Key Experimental Results

Main Results

Dataset Model Baseline AUROC +Noise AUROC Gain
GSM8K Llama-2-7B 71.56 76.14 +4.58
GSM8K Llama-2-13B 77.20 79.25 +2.05
TriviaQA Mistral-7B 75.86 77.76 +1.90
CSQA Gemma-2B 58.97 61.71 +2.74

Ablation Study

Setting AUROC (GSM8K)
Aleatoric only (\(T=0.5\), no noise) 71.56
Epistemic only (\(T=0\), with noise) 74.35
Combined 76.14
Noise in attention layers 71.89

Key Findings

  • Epistemic and aleatoric uncertainty are complementary; their combination outperforms either individually.
  • MLP layers are more suitable for noise injection than attention layers (76.14 vs. 71.89).
  • All uncertainty metrics (predictive entropy, semantic entropy, lexical similarity, EigenScore) improve with noise injection.
  • Larger models (13B vs. 7B) exhibit stronger baselines but smaller absolute gains from noise injection.

Highlights & Insights

  • Simplicity and Generality: Noise injection requires no retraining and no additional parameters, making it plug-and-play for any LLM.
  • Practical Bayesian Inference: The approach reduces the theoretically elegant but practically intractable Bayesian inference to the minimal operation of adding noise, while retaining its theoretical motivation.
  • MLP vs.
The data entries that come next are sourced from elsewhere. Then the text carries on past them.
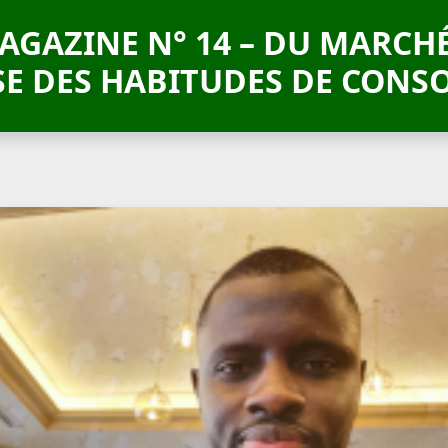
MAGAZINE N° 14 – DU MARCH
SE DES HABITUDES DE CONS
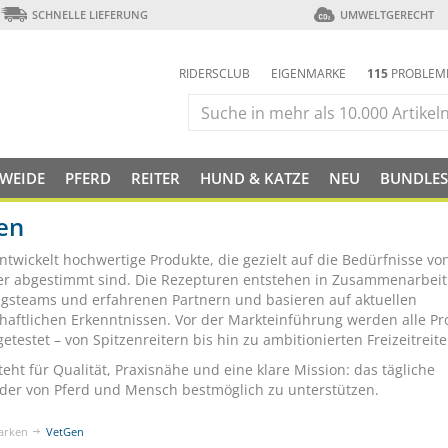
SCHNELLE LIEFERUNG
UMWELTGERECHT
RIDERSCLUB
EIGENMARKE
115
PROBLEM
 WEIDE
PFERD
REITER
HUND & KATZE
NEU
BUNDLES
en
ntwickelt hochwertige Produkte, die gezielt auf die Bedürfnisse vo
er abgestimmt sind. Die Rezepturen entstehen in Zusammenarbeit
gsteams und erfahrenen Partnern und basieren auf aktuellen
haftlichen Erkenntnissen. Vor der Markteinführung werden alle Pr
getestet – von Spitzenreitern bis hin zu ambitionierten Freizeitreite
eht für Qualität, Praxisnähe und eine klare Mission: das tägliche
der von Pferd und Mensch bestmöglich zu unterstützen.
arken
VetGen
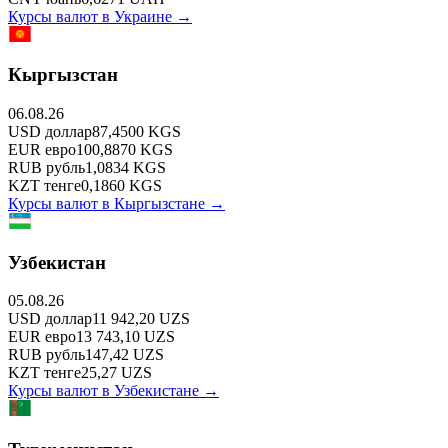
Курсы валют в
Украине
→
Кыргызстан
06.08.26
USD
доллар
87,4500
KGS
EUR
евро
100,8870
KGS
RUB
рубль
1,0834
KGS
KZT
тенге
0,1860
KGS
Курсы валют в
Кыргызстане
→
Узбекистан
05.08.26
USD
доллар
11 942,20
UZS
EUR
евро
13 743,10
UZS
RUB
рубль
147,42
UZS
KZT
тенге
25,27
UZS
Курсы валют в
Узбекистане
→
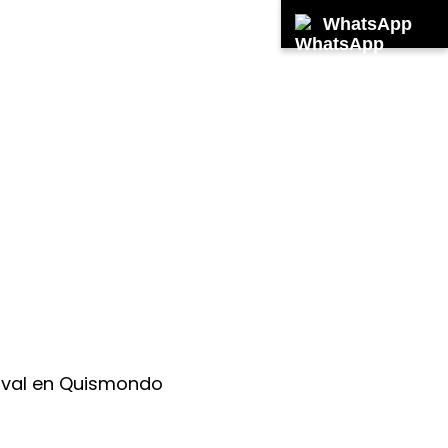
WhatsApp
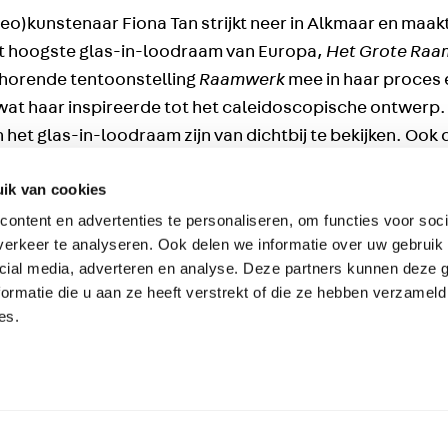
)kunstenaar Fiona Tan strijkt neer in Alkmaar en maakt
et hoogste glas-in-loodraam van Europa,
Het Grote Raa
ehorende tentoonstelling
Raamwerk
mee in haar proces 
n wat haar inspireerde tot het caleidoscopische ontwerp
het glas-in-loodraam zijn van dichtbij te bekijken. Ook 
eerder in Nederland te zien was.
ik van cookies
ofiel van Fiona Tan over Het Grote Raam en Raamwerk
.
ontent en advertenties te personaliseren, om functies voor soci
erkeer te analyseren. Ook delen we informatie over uw gebruik 
 de volgende zondagen geopend om zelfstandig Het Grot
cial media, adverteren en analyse. Deze partners kunnen deze
ormatie die u aan ze heeft verstrekt of die ze hebben verzameld
es.
a Tan
 maart 2024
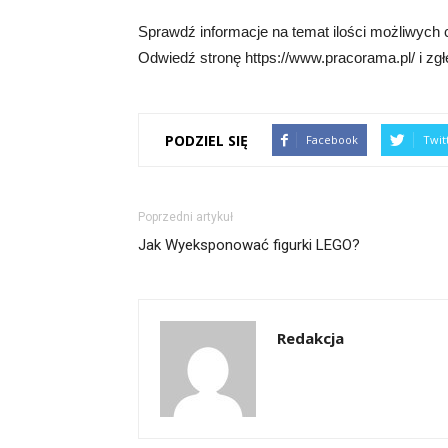
Sprawdź informacje na temat ilości możliwych c
Odwiedź stronę https://www.pracorama.pl/ i zgł
PODZIEL SIĘ
Facebook
Twit
Poprzedni artykuł
Jak Wyeksponować figurki LEGO?
Redakcja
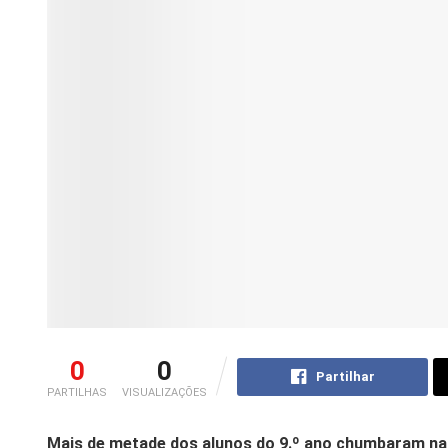
0
0
Partilhar
PARTILHAS
VISUALIZAÇÕES
Mais de metade dos alunos do 9.º ano chumbaram na 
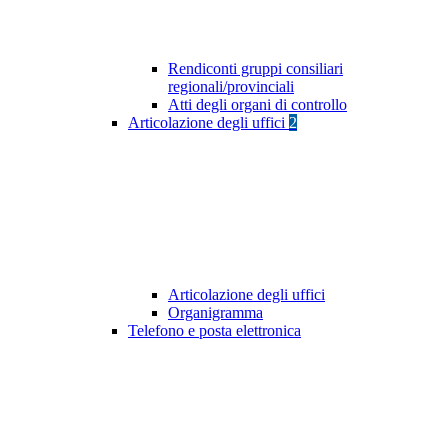
Rendiconti gruppi consiliari
regionali/provinciali
Atti degli organi di controllo
Articolazione degli uffici
2
Articolazione degli uffici
Organigramma
Telefono e posta elettronica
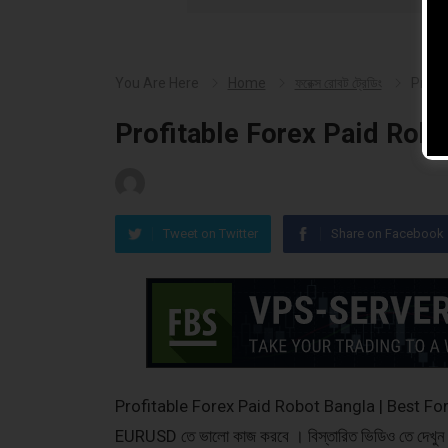
You Are Here
Home
ফরেক্স রোবট ট্রেডিং
Profi
Profitable Forex Paid Robo
Tweet on Twitter
Share on Facebook
Profitable Forex Paid Robot Bangla | Best Fore
EURUSD তে ভালো কাজ করবে । বিস্তারিত ভিডিও তে দেখুন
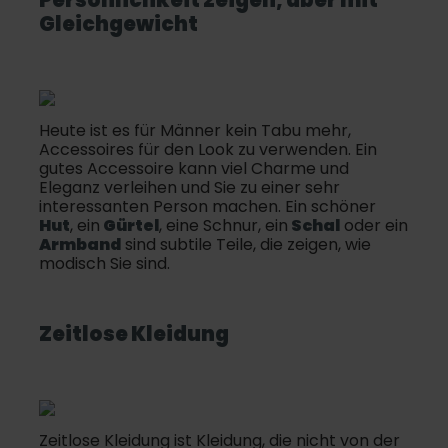
Gleichgewicht
Heute ist es für Männer kein Tabu mehr,
Accessoires für den Look zu verwenden. Ein
gutes Accessoire kann viel Charme und
Eleganz verleihen und Sie zu einer sehr
interessanten Person machen. Ein schöner
Hut
, ein
Gürtel
, eine Schnur, ein
Schal
oder ein
Armband
sind subtile Teile, die zeigen, wie
modisch Sie sind.
Zeitlose Kleidung
Zeitlose Kleidung ist Kleidung, die nicht von der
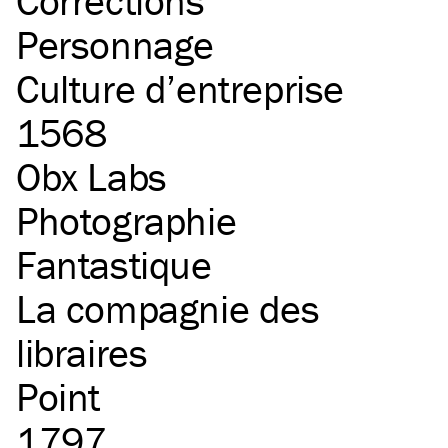
Corrections
Personnage
Culture d’entreprise
1568
Obx Labs
Photographie
Fantastique
La compagnie des
libraires
Point
1797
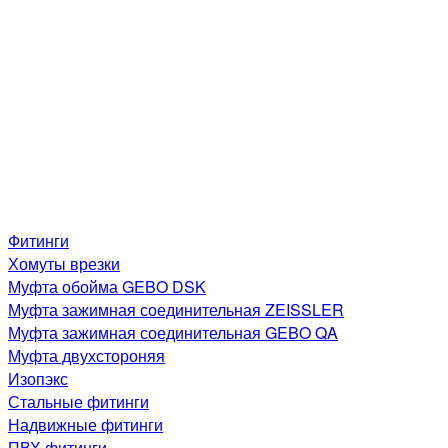
Фитинги
Хомуты врезки
Муфта обойма GEBO DSK
Муфта зажимная соединительная ZEISSLER
Муфта зажимная соединительная GEBO QA
Муфта двухстороняя
Изопэкс
Стальные фитинги
Надвижные фитинги
ПВХ фитинги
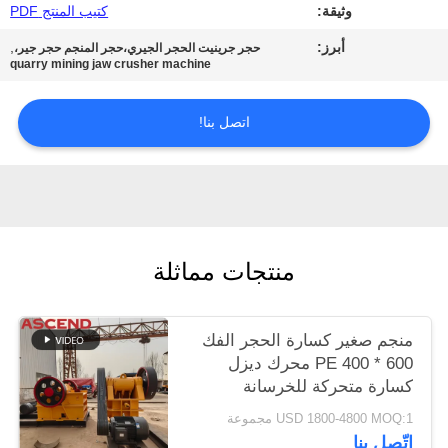
وثيقة:
كتيب المنتج PDF
الخصوصية
أبرز:
,
حجر جرينيت الحجر الجيري،حجر المنجم حجر جير،
quarry mining jaw crusher machine
اتصل بنا!
منتجات مماثلة
منجم صغير كسارة الحجر الفك
PE 400 * 600 محرك ديزل
كسارة متحركة للخرسانة
USD 1800-4800 MOQ:1 مجموعة
اتّصل بنا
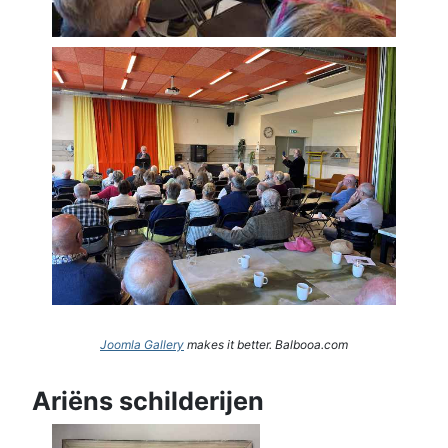
Joomla Gallery
makes it better. Balbooa.com
Ariëns schilderijen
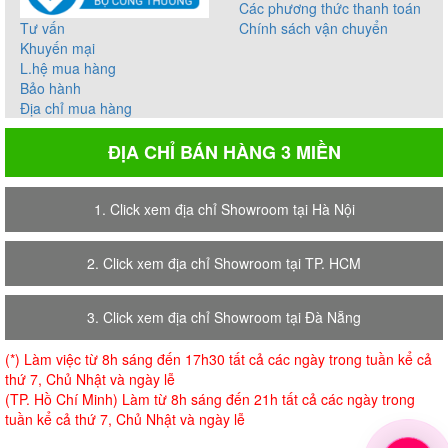
Các phương thức thanh toán
Tư vấn
Chính sách vận chuyển
Khuyến mại
L.hệ mua hàng
Bảo hành
Địa chỉ mua hàng
ĐỊA CHỈ BÁN HÀNG 3 MIỀN
1. Click xem địa chỉ Showroom tại Hà Nội
2. Click xem địa chỉ Showroom tại TP. HCM
3. Click xem địa chỉ Showroom tại Đà Nẵng
(*) Làm việc từ 8h sáng đến 17h30 tất cả các ngày trong tuần kể cả
thứ 7, Chủ Nhật và ngày lễ
(TP. Hồ Chí Minh) Làm từ 8h sáng đến 21h tất cả các ngày trong
tuần kể cả thứ 7, Chủ Nhật và ngày lễ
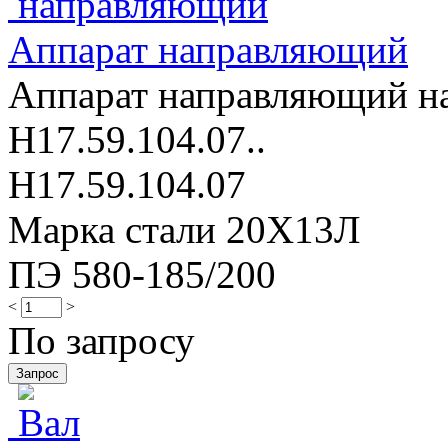
Аппарат направляющий
Аппарат направляющий на
Н17.59.104.07..
Н17.59.104.07
Марка стали 20Х13Л
ПЭ 580-185/200
<
>
По запросу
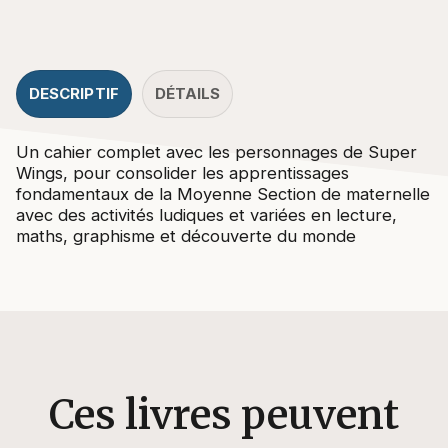
DESCRIPTIF
DÉTAILS
Un cahier complet avec les personnages de Super
Wings, pour consolider les apprentissages
fondamentaux de la Moyenne Section de maternelle
avec des activités ludiques et variées en lecture,
maths, graphisme et découverte du monde
Ces livres peuvent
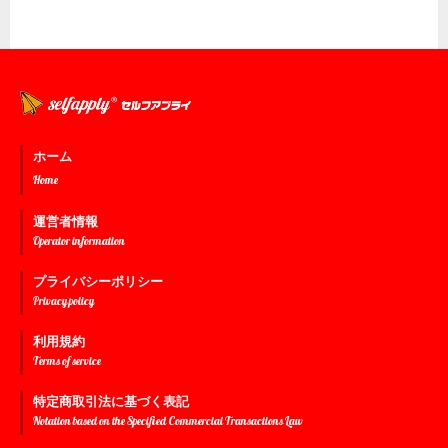
ホーム
Home
運営者情報
Operator information
プライバシーポリシー
Privacy policy
利用規約
Terms of service
特定商取引法に基づく表記
Notation based on the Specified Commercial Transactions Law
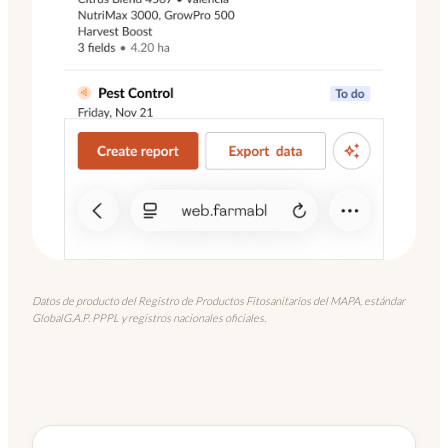
Datos de producto del Registro de Productos Fitosanitarios del MAPA, estándar
GlobalG.A.P. PPPL y registros nacionales oficiales.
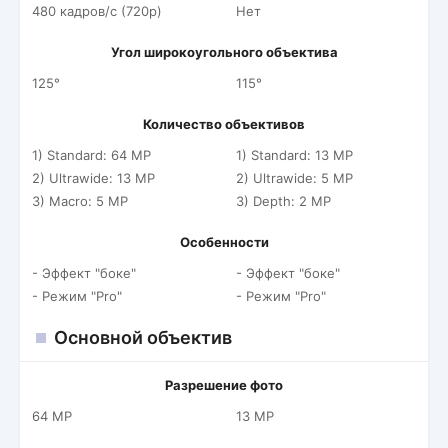
480 кадров/c (720p)
Нет
Угол широкоугольного объектива
125°
115°
Количество объективов
1) Standard: 64 MP
1) Standard: 13 MP
2) Ultrawide: 13 MP
2) Ultrawide: 5 MP
3) Macro: 5 MP
3) Depth: 2 MP
Особенности
- Эффект "боке"
- Эффект "боке"
- Режим "Pro"
- Режим "Pro"
Основной объектив
Разрешение фото
64 MP
13 MP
Attention Finding: Empirical evidence that MLP layers are more sensitive to knowledge encoding supports the hypothesis that "MLPs serve as knowledge stores."

Limitations & Future Work

  • The optimal noise magnitude \(\alpha\) is a dataset-dependent hyperparameter requiring tuning on a validation set.
  • Multiple forward passes (\(K\) samples) are required, leading to linearly increasing inference cost.
  • Gains on CSQA are modest (+0.97), possibly due to task-specific characteristics.
  • Theoretical guarantees for noise injection (e.g., distance to the true Bayesian posterior) have not been established.
  • vs. Semantic Entropy: Semantic entropy captures only aleatoric uncertainty; noise injection additionally captures epistemic uncertainty.
  • vs. MC-Dropout: Dropout is another Bayesian approximation method, but it is rarely used in large models and offers limited effectiveness.

Rating

  • Novelty: ⭐⭐⭐⭐ The idea of noise injection for hallucination detection is novel, though the technical contribution is relatively straightforward.
  • Experimental Thoroughness: ⭐⭐⭐⭐ Evaluated across multiple models and datasets in combination with various uncertainty metrics.
  • Writing Quality: ⭐⭐⭐⭐ The Bayesian framework is articulated clearly.
  • Value: ⭐⭐⭐⭐ A plug-and-play enhancement for hallucination detection.